# START OF Text provided

I am tempted here to suggest to request whitelisting. It was clearly spammed (and they noted the effects of their spamming - their ranking went up massively, their SEO worked).  Defer to Whitelist. --Dirk Beetstra T C 08:08, 25 September 2013 (UTC)

But is it really spam when a reputable academic edits to link to something relevant even if they originally wrote it themselves? Suggest the signal to noise ratio with this is quite high, as opposed to proper spammers who're trying to sell something and insert crap links who generate a lot of noise but no signal. Barney the barney barney (talk) 16:04, 26 September 2013 (UTC)
This is pretty obviously a case of internal Wikipedia politics trumping results - you've gotten so defensive about spammers that you're blacklisting a high-quality academic reference source with no evidence of misuse or even overuse. It's a clear error. 99.249.254.228 (talk) 21:22, 14 October 2013 (UTC)
Removed from the blacklist. An isolated incident from 2011 isn't by itself good reason to blacklist the site in 2013, especially when it's being used legitimately in many articles. Nyttend (talk) 12:13, 15 October 2013 (UTC)

beacon.org

beacon.org: Linksearch en (insource) - meta - de - fr - simple - wikt:en - wikt:frSpamcheckMER-C X-wikigs • Reports: Links on en - COIBot - COIBot-Local • Discussions: tracked - advanced - RSN • COIBot-Link, Local, & XWiki Reports - Wikipedia: en - fr - de • Google: searchmeta • Domain: domaintoolsAboutUs.com

Beacon Press is a Boston-based independent publisher. I don't know a lot about them, but I understand them to be a legit outfit. A blacklisted-links template popped up in Nancy Gertner today; the article cites the Beacon Press website for Gertner's book in the EL section, which I think is fair. Reviewing [the history] it appears it was blacklisted in July of 2012 because of 3 abusers with "systematic efforts to promote this publisher and their books." I'm inclined to think that blocking the entire publisher's site isn't the proper scale, and this should be unblocked. But maybe I'm missing the magnitude of the problem, and only the individual books that are not a problem should be whitelisted? Thanks. jhawkinson (talk) 06:56, 25 September 2013 (UTC)

# END OF Text provided
# START OF Dataset records

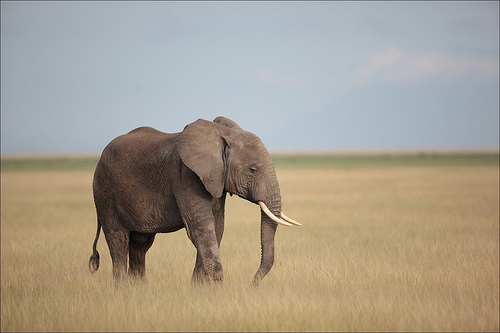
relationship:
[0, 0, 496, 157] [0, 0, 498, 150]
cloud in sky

# END OF Dataset records
# START OF Dataset records

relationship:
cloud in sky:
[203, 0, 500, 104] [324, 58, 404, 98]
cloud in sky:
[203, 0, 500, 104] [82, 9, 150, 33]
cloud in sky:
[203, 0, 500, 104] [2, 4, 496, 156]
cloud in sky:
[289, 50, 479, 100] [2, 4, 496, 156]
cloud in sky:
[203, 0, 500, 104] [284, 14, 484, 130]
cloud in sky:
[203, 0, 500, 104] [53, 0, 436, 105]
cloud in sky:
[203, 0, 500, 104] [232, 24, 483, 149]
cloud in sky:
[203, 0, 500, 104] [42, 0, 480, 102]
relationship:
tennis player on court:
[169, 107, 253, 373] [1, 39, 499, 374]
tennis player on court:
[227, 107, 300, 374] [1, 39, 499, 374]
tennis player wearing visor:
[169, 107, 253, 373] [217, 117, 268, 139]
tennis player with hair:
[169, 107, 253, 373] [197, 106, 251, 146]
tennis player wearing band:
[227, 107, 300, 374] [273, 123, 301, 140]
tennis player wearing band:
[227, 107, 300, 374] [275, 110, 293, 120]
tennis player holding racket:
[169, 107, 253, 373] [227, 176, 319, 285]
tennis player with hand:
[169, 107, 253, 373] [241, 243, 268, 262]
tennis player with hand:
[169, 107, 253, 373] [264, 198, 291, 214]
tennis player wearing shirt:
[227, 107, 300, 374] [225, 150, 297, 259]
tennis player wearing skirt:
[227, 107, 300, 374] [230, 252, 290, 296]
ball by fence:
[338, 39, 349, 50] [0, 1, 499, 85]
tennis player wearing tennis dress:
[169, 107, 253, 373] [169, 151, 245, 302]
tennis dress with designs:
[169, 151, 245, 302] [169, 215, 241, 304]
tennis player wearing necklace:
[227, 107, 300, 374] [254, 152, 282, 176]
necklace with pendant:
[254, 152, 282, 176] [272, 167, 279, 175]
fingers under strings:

# END OF Dataset records
# START OF Dataset records

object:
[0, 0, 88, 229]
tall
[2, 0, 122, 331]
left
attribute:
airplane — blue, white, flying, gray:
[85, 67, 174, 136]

# END OF Dataset records

- _Exercises_
A. Say whether each statement agrees with the blacklist discussion: (i) the Beacon Press site was blacklisted in July 2012, (ii) Beacon Press is described as a New York publisher, (iii) Barney suggests the signal to noise ratio is low. Answer yes or no for each and quote the deciding words.
B. Reproduce the blacklist discussion from "But is it really" to "26 September 2013 (UTC)", updating "reputable academic" to "respected researcher".
The lines in the three blocks come from a separate source unrelated to the text.

- _Answer list_
A.
(i) Yes: "it appears it was blacklisted in July of 2012"
(ii) No: "Beacon Press is a Boston-based independent publisher."
(iii) No: "Suggest the signal to noise ratio with this is quite high"

B.
But is it really spam when a respected researcher edits to link to something relevant even if they originally wrote it themselves? Suggest the signal to noise ratio with this is quite high, as opposed to proper spammers who're trying to sell something and insert crap links who generate a lot of noise but no signal. Barney the barney barney (talk) 16:04, 26 September 2013 (UTC)